━━━━━ Document segment

Modern ML Cookiecutter Template

I’ve started enough ML projects to know the drill. Hour one: excited about the idea. Hour two: fighting with dependency management. Hour three: wondering if I should use requirements.txt or pyproject.toml. Hour four: still configuring the training loop. By hour five, the original spark is gone.

This is the setup tax every ML engineer pays. And frankly, I got tired of paying it.

So I built cookiecutter-modern-ml - a template that gets you from idea to training in minutes, not hours.

The Problem with ML Project Templates

Most ML templates fall into two camps: toy examples that work on MNIST but break in production, or enterprise monsters with 47 configuration files and a PhD requirement for setup.

I needed something different. Something that could handle real ML workloads but still let me go from idea to training in minutes, not hours.

━━━━━━━━━━
━━━━━ Data records

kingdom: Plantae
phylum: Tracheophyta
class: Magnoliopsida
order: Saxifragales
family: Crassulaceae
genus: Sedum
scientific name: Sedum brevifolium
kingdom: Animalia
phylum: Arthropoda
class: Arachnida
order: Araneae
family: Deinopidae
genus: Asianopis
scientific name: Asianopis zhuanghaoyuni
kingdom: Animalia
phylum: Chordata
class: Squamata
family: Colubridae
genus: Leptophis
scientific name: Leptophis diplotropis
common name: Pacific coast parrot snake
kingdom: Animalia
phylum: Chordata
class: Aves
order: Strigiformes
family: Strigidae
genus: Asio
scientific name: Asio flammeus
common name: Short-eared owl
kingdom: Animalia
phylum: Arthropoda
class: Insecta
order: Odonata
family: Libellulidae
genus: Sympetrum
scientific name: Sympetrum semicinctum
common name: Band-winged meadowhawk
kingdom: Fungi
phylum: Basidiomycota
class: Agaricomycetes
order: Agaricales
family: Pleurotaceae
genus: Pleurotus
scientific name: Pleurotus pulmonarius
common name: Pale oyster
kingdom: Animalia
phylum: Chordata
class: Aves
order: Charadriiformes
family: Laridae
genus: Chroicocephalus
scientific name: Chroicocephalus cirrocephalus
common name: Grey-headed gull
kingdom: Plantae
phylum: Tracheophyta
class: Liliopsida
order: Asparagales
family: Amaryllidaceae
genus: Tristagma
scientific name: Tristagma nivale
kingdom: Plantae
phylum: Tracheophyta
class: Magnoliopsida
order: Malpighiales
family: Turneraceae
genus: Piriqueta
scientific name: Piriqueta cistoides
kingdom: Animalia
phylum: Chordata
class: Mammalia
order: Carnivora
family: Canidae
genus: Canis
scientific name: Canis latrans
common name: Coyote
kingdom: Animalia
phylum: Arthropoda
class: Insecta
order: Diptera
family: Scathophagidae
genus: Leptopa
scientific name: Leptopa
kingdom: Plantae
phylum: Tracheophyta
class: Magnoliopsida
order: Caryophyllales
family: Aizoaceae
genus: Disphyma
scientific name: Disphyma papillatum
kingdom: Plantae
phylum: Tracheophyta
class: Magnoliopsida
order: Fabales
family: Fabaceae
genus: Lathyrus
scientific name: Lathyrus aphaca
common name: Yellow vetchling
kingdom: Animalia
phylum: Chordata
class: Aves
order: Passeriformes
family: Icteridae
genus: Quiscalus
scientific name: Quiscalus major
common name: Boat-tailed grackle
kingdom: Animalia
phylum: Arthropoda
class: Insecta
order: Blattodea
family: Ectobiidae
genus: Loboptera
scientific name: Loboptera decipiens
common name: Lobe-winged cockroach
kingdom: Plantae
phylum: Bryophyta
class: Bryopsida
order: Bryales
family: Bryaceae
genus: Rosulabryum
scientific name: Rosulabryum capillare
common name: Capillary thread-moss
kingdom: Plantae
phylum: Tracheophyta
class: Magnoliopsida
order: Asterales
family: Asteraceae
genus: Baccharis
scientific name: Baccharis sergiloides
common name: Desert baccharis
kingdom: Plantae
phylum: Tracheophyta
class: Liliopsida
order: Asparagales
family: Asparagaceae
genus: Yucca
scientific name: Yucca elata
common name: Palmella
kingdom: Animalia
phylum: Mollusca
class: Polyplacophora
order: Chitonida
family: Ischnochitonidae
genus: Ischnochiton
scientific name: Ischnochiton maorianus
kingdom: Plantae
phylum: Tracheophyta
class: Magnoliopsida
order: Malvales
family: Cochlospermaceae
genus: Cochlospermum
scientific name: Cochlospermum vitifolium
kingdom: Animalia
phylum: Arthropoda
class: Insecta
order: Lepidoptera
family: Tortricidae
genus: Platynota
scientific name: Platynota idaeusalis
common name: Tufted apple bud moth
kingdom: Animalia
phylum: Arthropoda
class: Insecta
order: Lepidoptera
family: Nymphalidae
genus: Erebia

━━━━━━━━━━

Things to do ::
1: In the post about the ML project template, change "setup tax" to "configuration tax" and give the passage between "This is the" and "you from idea to training in minutes, not hours.", inclusive.
2: According to the post about the ML project template, what is the template called?

Solutions below ::
1:
This is the configuration tax every ML engineer pays. And frankly, I got tired of paying it.

So I built cookiecutter-modern-ml - a template that gets you from idea to training in minutes, not hours.

2: cookiecutter-modern-ml